Des attributs virtuels pour gérer les exceptions

- Pourquoi la liste de tout le monde en république tchèque est "D-CS-Everyone" et pas "D-CZ-Everyone"?
- C'est des raisons historiques
- Oui, mais CZ est le code correct, et c'est celui qui apparaît dans les comptes d'utilisateurs. Ça nous force à coder du code spécifique pour traiter cette exception dans divers scripts. On peut renommer ce groupe?
- Non

C'est plus ou moins comment ça s'est passé, et je n'avais ni envie de polluer mes scripts avec ce genre d'exception, ni de contribuer à compliquer l'éventuelle mise en conformité du nom de ce groupe. Comment arriver à mes fins? Et si je pouvais définir un attribut dont la valeur est égale à celle d'un autre attribut, sauf pour une liste d'exceptions? Au travail! Ça résoud effectivement le problème.

Encore des scripts

Sur base de ce module, j'ai créé une série de modules contenant diverses définitions utilisées un peu partout: la structure du domaine, les définitions de compte d'utilisateur ou de service, ...

#### Items issus d'une source de données:
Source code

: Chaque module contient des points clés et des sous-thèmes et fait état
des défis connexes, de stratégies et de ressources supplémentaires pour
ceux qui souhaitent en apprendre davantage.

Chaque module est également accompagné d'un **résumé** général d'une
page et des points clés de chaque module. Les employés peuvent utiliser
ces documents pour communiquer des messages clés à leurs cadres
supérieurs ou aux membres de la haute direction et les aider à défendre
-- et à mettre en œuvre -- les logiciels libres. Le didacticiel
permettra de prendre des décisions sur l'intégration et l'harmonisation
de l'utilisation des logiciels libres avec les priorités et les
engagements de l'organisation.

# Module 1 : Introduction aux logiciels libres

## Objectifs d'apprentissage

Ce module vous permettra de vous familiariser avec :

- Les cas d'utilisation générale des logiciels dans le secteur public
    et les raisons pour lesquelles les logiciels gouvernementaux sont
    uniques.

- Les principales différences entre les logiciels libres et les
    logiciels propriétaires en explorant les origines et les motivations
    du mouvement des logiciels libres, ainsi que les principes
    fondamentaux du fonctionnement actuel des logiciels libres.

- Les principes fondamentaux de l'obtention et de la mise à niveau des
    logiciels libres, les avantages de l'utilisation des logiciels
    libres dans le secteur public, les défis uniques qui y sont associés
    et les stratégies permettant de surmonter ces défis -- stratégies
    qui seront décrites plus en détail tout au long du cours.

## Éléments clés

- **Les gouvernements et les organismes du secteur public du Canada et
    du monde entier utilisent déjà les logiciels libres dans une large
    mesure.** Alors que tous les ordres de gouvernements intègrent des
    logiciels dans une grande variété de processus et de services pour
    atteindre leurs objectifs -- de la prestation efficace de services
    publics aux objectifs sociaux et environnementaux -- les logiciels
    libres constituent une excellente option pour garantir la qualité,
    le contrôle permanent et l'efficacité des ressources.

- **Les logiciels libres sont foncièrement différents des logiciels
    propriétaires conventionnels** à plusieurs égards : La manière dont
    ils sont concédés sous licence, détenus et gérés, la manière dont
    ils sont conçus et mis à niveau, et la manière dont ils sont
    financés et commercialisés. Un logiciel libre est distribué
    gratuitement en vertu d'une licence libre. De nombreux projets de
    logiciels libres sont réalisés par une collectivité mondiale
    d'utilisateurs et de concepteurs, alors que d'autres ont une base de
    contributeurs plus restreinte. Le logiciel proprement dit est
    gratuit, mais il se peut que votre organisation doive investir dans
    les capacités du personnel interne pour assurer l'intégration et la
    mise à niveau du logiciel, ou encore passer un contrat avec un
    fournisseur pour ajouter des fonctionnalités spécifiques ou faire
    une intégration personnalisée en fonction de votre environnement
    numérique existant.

#### Consigne:
Rédigez la suite du texte sur les attributs virtuels pour gérer les exceptions, en reprenant juste après sa dernière phrase.

#### Réponse:
J'ai aussi pu créer des définitions pour les versions de Windows avec toute la granularité nécessaire pour identifier les systèmes hors de maintenance; il faut donc pouvoir descendre jusqu'au service pack, et distinguer Windows XP 64-bits de Windows 2003 (ils ont le même numéro de version, mais le support de Windows XP s'est terminé bien avant celui de Windows 2003).  C'est dans ce genre d'expérience qu'on apprend à la dure que "Windows 7" s'écrit avec un espace insécable en français.

Le script qui a le plus profité de ces attributs virtuels était celui qui créait les listes de distribution, du genre "tous les employés par bureau", "tous les employés par pays". C'était fait auparavant avec une série de scripts similaires (un par type de liste). Je vais prendre le cas "tous les employés par bureau" comme exemple.

L'ancien script exécutait pour chaque bureau une requête sur tous les employés qui en font partie, et modifie la liste du bureau en conséquence.

J'ai remplacé cette série de scripts par un seul script, où chaque type de liste devenait une définition comme suit:

  • Une clé pour le type de liste (ex: everyone_by_country)
  • Un type d'objet membres du groupe (utilisateurs ou groupes)
  • Un filtre sélectionnant les objets membres des listes de ce champ (ex: employeeType -eq "Employee" or employeeType -eq "External")
  • Un motif pour le nom de la liste: D-%1-Everyone %2
  • Une zone dans laquelle se trouvent les objets pouvant être ajoutés aux listes de ce type.
  • Une liste d'attributs des objets à substituer dans le nom; "c" contient le code de pays (ex: "BE", physicalDeliveryOffice contient le code du bureau (ex: BRU); un compte ayant donc c=BE et physicalDeliveryOffice=BRU ira donc dans le groupe "D-BE-Everyone BRU"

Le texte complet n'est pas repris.